Cependant, il ne pourra se contenter d’un discours qui collationnerait des énoncés objectifs issus de sa lecture. Aspiré dans la spirale sans cesse plus vertigineuse de la rencontre du Mystère, il n’aura de cesse que de regarder avec toujours plus d’acuité le mouvement même de la lecture, lieu du dévoilement du Mystère plus puissant que des énoncés accueillis à la manière de simples savoirs. Son discours ne pourra que prendre une dimension « méta » où ses énoncés désigneront l’énonciation dont lui-même, en tant que théologien, sera le fruit : sa position d’énonciataire, son énonciation en tant que sujet risqué dans une parole propre faisant événement dans le monde. Son énonciation se fera alors semblable à cette interpellation de Jésus qui peut être entendue en Lc 8,8 : « Entende qui a des oreilles pour entendre », apte à faire naître l’en­ten­dre de ses destinataires. Est rejointe la perspective de K. Rahner qui sera paraphrasée en disant que la théologie crée dans l’être humain les conditions de son entendre.
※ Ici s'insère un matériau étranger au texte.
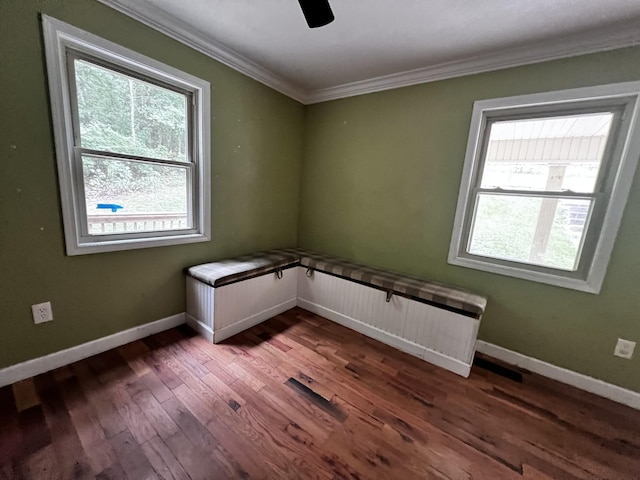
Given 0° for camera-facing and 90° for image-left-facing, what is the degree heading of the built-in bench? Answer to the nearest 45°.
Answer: approximately 0°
Une dimension maïeutique de la théologie apparaît peu à peu. Par un regard qui sait lire l’énonciation au-delà des énoncés, ainsi que sa circulation à travers la diversité de ses occurrences, en lisant le mouvement plutôt que l’état, elle fait advenir des sujets en tant que personnes. Parce qu’elle est lecture, elle y opère une distinction sans séparation ni division. Elle s’in­té­resse au mouvement qui fait jaillir une expression depuis une immanence, un dit depuis un di­re. Elle y lit une image du mouvement immuable qui caractérise le Mystère trinitaire par un acte de con­templation. Une théologie de la lecture rend compte de la naissance du sujet humain en tant que personne, c’est-à-dire conformé au Mystère de la Trinité où trois Personnes forment un seul Dieu. Elle reconnaît à partir de Dieu la capacité d’une parole à devenir corps à lire, par laquelle des lecteurs finissent par former un seul corps. C’est de cela que le théologien parle : le Mystère qui devient corps dans ce corps que constitue une humanité de lecteurs, le mouvement constant de circulation de l’énonciation qui fait de tout acte de lecture l’ad­ve­nue d’un corps à partir du mouvement trinitaire de sortie de soi en Dieu.